Uno lleva muchos años escribiendo
en periódicos y está acostumbrado ya a recibir muestras de
desagrado por parte de quienes están en desacuerdo con lo
publicado y petición de oreja insistente por los que se
divirtieron con lo opinado.
Cualquier ejemplar de los primeros se hace notar poniendo
cara de apretado cuando me ve y, desde luego, negándome el
saludo que antes parecía ser tan necesario para él como
vivir de la política o procurar por todos los medios que su
mujer no se entere de que va por la vida convencido de que
es el vivo retrato del mejor Troy Donahue: aquel rubio galán
del cine de los años sesenta, nacido en Nueva York, y que
hacía gritar de histeria incluso a las damas más
encopetadas.
En relación con los segundos, ni que decir tiene que el
arquetipo se comporta de manera bien distinta. Llegando al
extremo de que en ocasiones me hace pensar, con sus
ditirambos, que esta es la columna más leída y que lo
primero que desea al echarse abajo de la cama es buscarla
para empaparse de lo que pueda decir yo. Con lo cual me
obliga, a pesar de que por educación salga a los medios a
recoger los consiguientes aplausos, a flagelarme diariamente
para que no se me suban los humos a la mollera hasta el
punto de dañar el medio ambiente. Algo que no me perdonaría
mi estimado José Manuel López, presidente de Septem Nostra.
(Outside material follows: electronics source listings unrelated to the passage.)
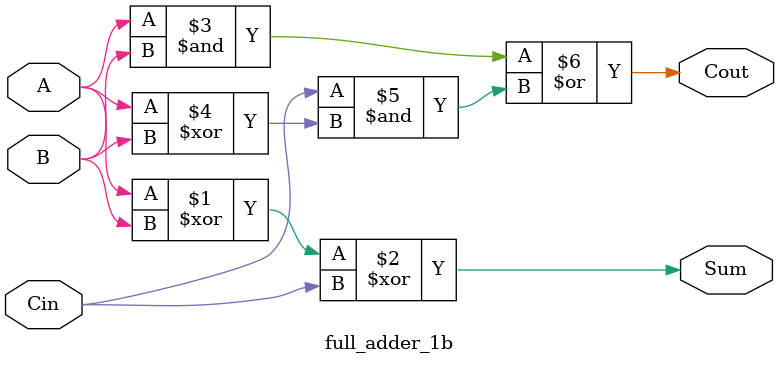
<source format=v>
module addsub_4b (Sum, Ovfl, A, B, Cin);
input [3:0] A, B; 
output [3:0] Sum; 
output Ovfl;
input Cin;

wire [3:0] Cout;



full_adder_1b FA5 (.A(A[0]), .B(B[0]), .Cin(Cin), .Cout(Cout[0]),.Sum(Sum[0])); 
full_adder_1b FA6 (.A(A[1]), .B(B[1]), .Cin(Cout[0]), .Cout(Cout[1]),.Sum(Sum[1])); 
full_adder_1b FA7 (.A(A[2]), .B(B[2]), .Cin(Cout[1]), .Cout(Cout[2]),.Sum(Sum[2])); 
full_adder_1b FA8 (.A(A[3]), .B(B[3]), .Cin(Cout[2]), .Cout(Cout[3]),.Sum(Sum[3])); 


assign Ovfl = Cout[3]^Cout[2];

endmodule

module full_adder_1b (A,B,Cin,Cout,Sum); 
input A,B,Cin;
output Cout, Sum;

assign Sum = A^B^Cin;

assign Cout = (A&B) | (Cin&(A^B));

endmodule
</source>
Como verán ustedes, y sin ánimo de darme pote, es tarea
difícil escribir diariamente una columna. Y lo es aún más si
la misión encomendada es la de sacarle punta cada día a lo
que sucede en la ciudad. Una ciudad preciosa –sí, no me
canso de repetirlo, ¿pasa algo?... –, aunque pequeña por su
escasez de quilómetros.
Y en sitios así, el columnista está siempre en la cuerda
floja. Pues sucede que los prejuicios en los pueblos
cristalizan con una dureza extraordinaria. Surgen las
pasiones pequeñas. Y en vista de que la energía humana
necesita un escape no puede estar reprimida y hace presa en
las cosas pequeñas, insignificantes, y las agranda, las
deforma, las multiplica... Y todo cuanto se dice acaba
hipertrofiado.
Y si al enjuiciamiento exagerado de los comentarios se le
une la endogamia existente (aclarando: unión sexual entre
personas pertenecientes al mismo grupo social), el peligro
es todavía mayor. Y uno llega a pensar en la mucha razón que
tuvo Larra cuando dijo aquello de que escribir en España es
llorar.
Pero ya no sólo es peligroso escribir, no; sino que quien
escribe ha de cuidarse mucho de conversar en según qué
sitios. Me explico: si se asiste a una tertulia,
verbigracia, hay que cuidarse mucho de manifestar las
tendencias, los gustos, los deseos, o preguntar si es verdad
algo que a uno le han contado acerca de cualquier político.
Porque, inmediatamente, ese político será puesto al tanto de
lo que no deja de ser una gilipollez por parte del chivato
de turno que anda siempre temeroso de perder el cargo que
ostenta sin reunir los méritos suficientes. Y, por tal
motivo, está siempre presto a funcionar como correveidile.
En fin, que a pesar de todo lo reseñado, y por más que la
vida en las ciudades pequeñas lleve consigo los prejuicios,
las pasiones menores, los odios enconados y hasta las
exageraciones, uno hace todo lo posible por mantener el
tipo. Sabiendo que en cualquier momento hasta el más necio,
revestido de altanería, pedirá ayuda.